**Required tasks**.
(a) In the forecasting discussion, what does GJOpen track for each forecaster?
(b) Continue the forecasting discussion from its last sentence.

== Provided passage ==

Making good predictions takes a lot of time. I need a good reason to justify spending that time. If not significant financial returns, at least some badge that lets me credibly signal “I am an unusually good predictor of the future for hard, important questions in X domain” to employers, collaborators, or internet people I get into arguments with.
But without a prediction market, figuring out what questions merit the “hard, important” criteria is a central-planning-complete problem. You can design criteria like “well calibrated” or “correct 60% of the time against consensus on questions with at least 10 other people predicting” but these will be incommensurable between people who answer different sets of questions.
It’s interesting, because both Metaculus and GJOpen (which grew out of Tetlock’s work on IARPA) have reputational mechanisms. Metaculus has a cumulative score, while GJOpen tracks your average Brier score and how much better you do than the average forecaster who forecasted on the same questions on the same days you did. Clearly these are not perfect scoring mechanisms and can be gamed, but I think it’s a start.
New Zealand had a pretty good set up for a few years until it was banned: https://en.wikipedia.org/wiki/IPredict
There are, or at least there are superforecasters trying. Good Judgment Inc is kind of a superforecaster-run consulting firm.
In addition, several superforecasters are involved in finance, and I believe at least one runs their own hedge fund. It’s also not clear how super superforecasters are – my impression is that they’re merely smart people who were placed in an environment where they were incentivized to be accurate, and that many hedge funds and prop shops already internally implement a lot of the guidelines that are suggested in Superforecasting.

===
== Extracted material ==

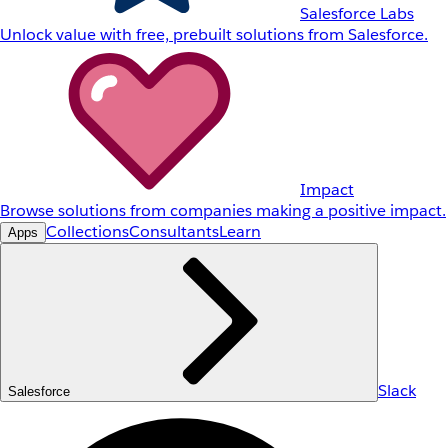
Salesforce Labs
Unlock value with free, prebuilt solutions from Salesforce.
Impact
Browse solutions from companies making a positive impact.
Collections
Consultants
Learn
Apps
Slack
Salesforce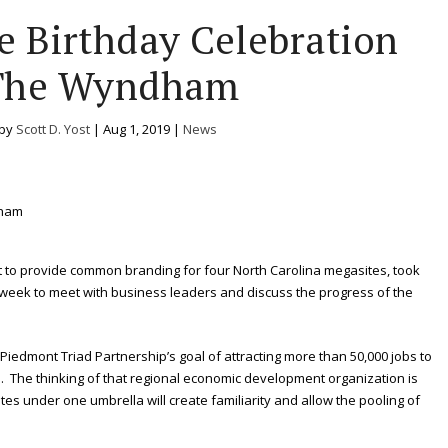
e Birthday Celebration
The Wyndham
 by
Scott D. Yost
|
Aug 1, 2019
|
News
nt to provide common branding for four North Carolina megasites, took
eek to meet with business leaders and discuss the progress of the
e Piedmont Triad Partnership’s goal of attracting more than 50,000 jobs to
s. The thinking of that regional economic development organization is
es under one umbrella will create familiarity and allow the pooling of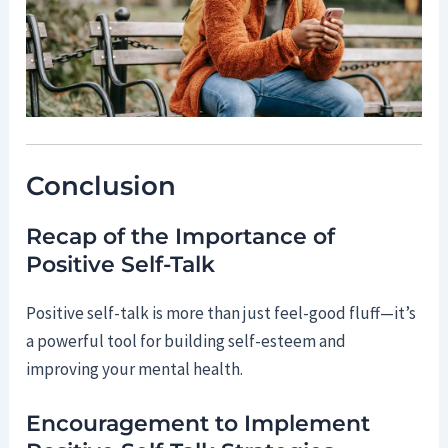
Conclusion
Recap of the Importance of
Positive Self-Talk
Positive self-talk is more than just feel-good fluff—it’s
a powerful tool for building self-esteem and
improving your mental health.
Encouragement to Implement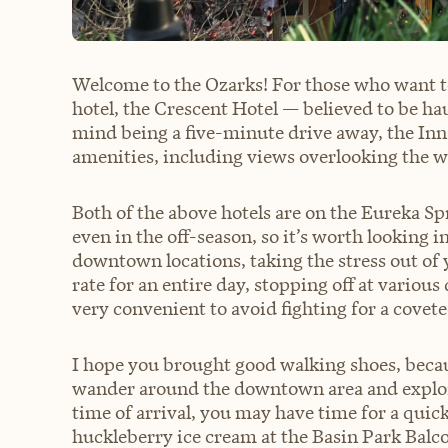
Welcome to the Ozarks! For those who want to
hotel, the Crescent Hotel — believed to be ha
mind being a five-minute drive away, the Inn 
amenities, including views overlooking the 
Both of the above hotels are on the Eureka Spr
even in the off-season, so it’s worth looking in
downtown locations, taking the stress out of yo
rate for an entire day, stopping off at various
very convenient to avoid fighting for a covete
I hope you brought good walking shoes, becaus
wander around the downtown area and explor
time of arrival, you may have time for a quic
huckleberry ice cream at the Basin Park Balco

===

**Responses**.
(a) Your average Brier score, and how much better you do than the average forecaster who forecasted on the same questions on the same days.

(b)
I think it’s true that prediction tournaments are better than not aggregating information, or aggregating information by passing around lengthy internal memos. (Certainly better than passing around dubiously-sourced articles on social media. And prediction markets, or tournaments with smarter aggregation rules, should be significantly better than modern tournaments, at least in theory.) But I think one possible contributor for why prediction tournaments have not caught on is simply that current techniques don’t work that well – their superiority over getting together a team of smart people with some sane incentives is not sufficient (or at least not clearly sufficient) to overcome their novelty and prestige issues.
Damn, a fourth article in two days?
I think moving to Ward Street has made Scott more productive. Or perhaps he hasn’t started working full time yet?
Creepy. A world of rationalists and autists using prediction markets to optimize their lives for a crowdsourced utility function which perfectly fits the aggregate but never an individual.
The focus on AI risk in the rationalist community makes perfect sense, actually, but it should be directed inwards.
I know your comment is at least partially in jest, but there are people at MIRI working on examining theoretical models of prediction markets…
30% chance of Trump being out of office by February 2019!? That does not seem remotely realistic.
Which way? Is it too low or too high?
Way too high (sadly).
Mueller’s investigation seems to have teeth, but a year and a half is just not enough time for a complicated fraud/collusion investigation to pan out, let alone tried and processed through a friendly congress. Trump might resign if some unambiguously incriminating bombshell exists and it’s low hanging enough for Mueller to find in a year and half, but that is nowhere near a double digit chance.
Assassination is unlikely, certainly not a double digit chance. Health issues might be 4-5% according to this table, if even that; that table is from the social security population, which doesn’t have access to the best health care the US can provide on prompt notice.
That’s enough risk for an optimistic 10%, but 30% is plain ludicrous.
I think there’s a fair chance he could get fed up and flounce out. Am I alone?
Most businesses don’t even have staff suggestion boxes. Bottom-up information is a very under implemented area.